• About this exercise: Reading through the lines below, count those that include the string "Jährige"; the answer is that number and nothing else.

______________________________

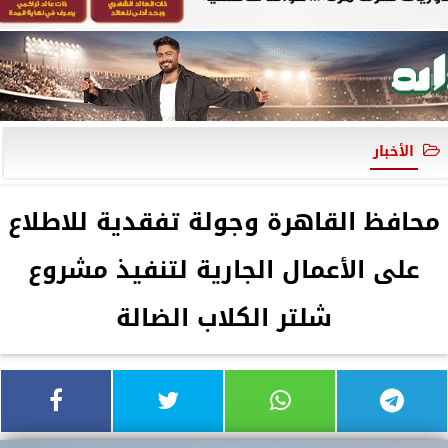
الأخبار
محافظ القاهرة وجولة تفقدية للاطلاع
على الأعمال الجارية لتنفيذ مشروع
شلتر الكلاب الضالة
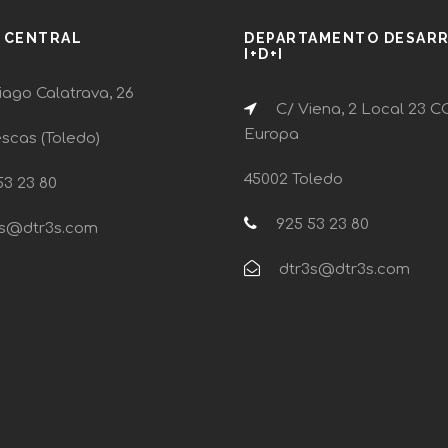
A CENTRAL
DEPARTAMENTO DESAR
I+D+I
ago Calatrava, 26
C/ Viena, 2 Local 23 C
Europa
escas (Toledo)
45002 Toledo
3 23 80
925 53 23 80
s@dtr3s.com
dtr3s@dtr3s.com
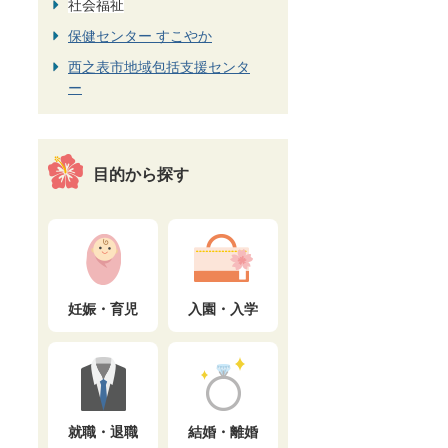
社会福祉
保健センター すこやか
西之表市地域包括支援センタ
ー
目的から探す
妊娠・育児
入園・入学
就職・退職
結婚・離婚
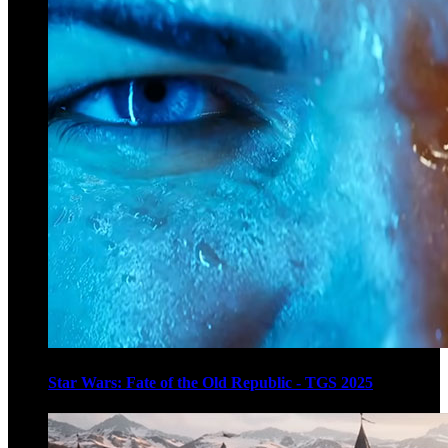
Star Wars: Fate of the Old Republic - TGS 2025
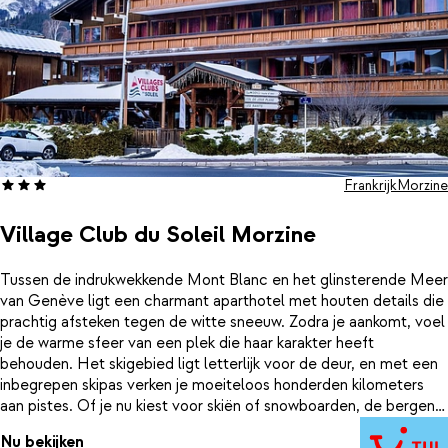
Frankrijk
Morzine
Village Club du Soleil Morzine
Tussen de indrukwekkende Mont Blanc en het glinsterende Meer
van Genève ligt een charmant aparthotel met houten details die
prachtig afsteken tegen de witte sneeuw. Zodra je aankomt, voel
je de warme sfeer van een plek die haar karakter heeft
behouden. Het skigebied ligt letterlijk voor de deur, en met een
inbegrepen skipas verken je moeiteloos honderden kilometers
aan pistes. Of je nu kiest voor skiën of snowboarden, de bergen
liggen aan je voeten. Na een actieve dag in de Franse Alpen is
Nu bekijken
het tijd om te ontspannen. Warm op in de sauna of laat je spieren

______________________________

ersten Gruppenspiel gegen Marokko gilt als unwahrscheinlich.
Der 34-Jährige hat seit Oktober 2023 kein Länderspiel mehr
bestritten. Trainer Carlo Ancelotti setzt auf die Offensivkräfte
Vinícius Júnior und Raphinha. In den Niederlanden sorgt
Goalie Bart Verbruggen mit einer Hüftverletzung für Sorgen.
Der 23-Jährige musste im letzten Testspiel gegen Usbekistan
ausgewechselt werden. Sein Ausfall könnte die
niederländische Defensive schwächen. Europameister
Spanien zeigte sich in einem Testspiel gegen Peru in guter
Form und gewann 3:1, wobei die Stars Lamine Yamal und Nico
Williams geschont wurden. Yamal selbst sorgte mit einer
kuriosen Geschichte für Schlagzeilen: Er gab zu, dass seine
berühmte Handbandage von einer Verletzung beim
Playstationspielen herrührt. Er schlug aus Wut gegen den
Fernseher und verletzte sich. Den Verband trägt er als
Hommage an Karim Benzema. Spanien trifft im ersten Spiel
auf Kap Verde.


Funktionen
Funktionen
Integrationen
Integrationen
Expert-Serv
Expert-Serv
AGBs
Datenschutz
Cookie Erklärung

______________________________

• Response to the task: 2